I think his love of making a nice, high quality hay bales started way back there.  The example set by his Dad, his Mother’s drive to create something and to create it to perfection.

It still holds true today.


So he creates the hay bales and then it’s the dog’s and my turn to go help. While he is loading the hay with the stack wagon….a wonderful invention that took away the ‘hay crew’ (a team of young men, usually high school age, and the farmer…and possibly the farmer’s daughter to drive the tractor.  So what you had was the tractor driver, a young man to heft and swing a 50-80 pound bale onto a moving trailer/wagon on each side of the trailer/wagon and a young man on the top of the trailer/wagon to stack the load as high as possible.  Once it was HIGH the whole load and the people headed into the stack where the farmer (usually) was waiting.  Backing up the trailer/wagon the four men started stacking the hay bales creating a huge hay stack.   By noon–the hay crew arrived around 7 in the morning–lunch was ready.  This consisted of a HUGE meal—the farmer’s wife and if she had a daughter or two at home, spent the whole morning creating a giant feast!  For instance—Fried chicken, mashed potatoes, green beans, salad, corn bread or biscuits or homemade rolls, with some rich dessert to top everything off.  Large pitchers of ice water, or iced tea, or lemon-aid helped wash the whole thing down.  As soon as the meal was over it was back to the field.  Everyone received their paycheck after the last bale was stacked, maybe two days or so later.)

LoadingThe stack wagon simplified the whole operation.  Terry runs the stack wagon,


He is unloading at the stack right here.

YepI run the four-wheeler.Fuzzy stays right with me.  He sees it his duty to always be ‘right with me’.


Boomer sees it his duty to check out what is happening all over the farm. (He is that tiny black and brown and white dot clear at the end of the field.)


(See Boomer in the brush? 🙂 )

Fuzzy and I go up and down making sure the bales are straight so Terry doesn’t have to get off and straighten the bales;  helping them slide right in and up into the stack on the wagon.

Still-helpingAfter I get done with straightening the bales, I take the loose hay missed by the baler and load it into a little cart attached to the four-wheeler…once more going around the field–forking the yellow sweet clover into the high grass at the end of the field for the deer to munch and the loose hay into my cart.

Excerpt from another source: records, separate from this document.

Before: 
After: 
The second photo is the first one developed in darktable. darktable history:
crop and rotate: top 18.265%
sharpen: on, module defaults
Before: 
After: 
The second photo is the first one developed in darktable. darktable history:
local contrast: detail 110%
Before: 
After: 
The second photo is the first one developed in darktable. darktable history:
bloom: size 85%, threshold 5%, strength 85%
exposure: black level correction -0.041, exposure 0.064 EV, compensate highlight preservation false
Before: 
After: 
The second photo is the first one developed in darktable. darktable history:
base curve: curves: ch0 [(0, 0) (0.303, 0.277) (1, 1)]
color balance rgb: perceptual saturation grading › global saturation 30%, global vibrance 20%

As my cart fills I haul it to the last row still to be baled.  It’s hot work.

It’s important to get all the hay off because it will smother the alfalfa underneath and plug up the furrows not allowing the water to flow to the end of the rows.

My arms are strong so it doesn’t take me overly long.

Hay Stack But today is Sunday. Today we rest. Although, Terry had to bale when the dew was perfect, we will finish the work tomorrow. Today we only do what MUST be done, like irrigate. Also two of the grandchildren are coming to spend Sunday and Monday and part of Tuesday with us since their parents are going to Craig to look for houses.

You have a nice Sunday everyone…it’s always good to have a sort of day off once a week.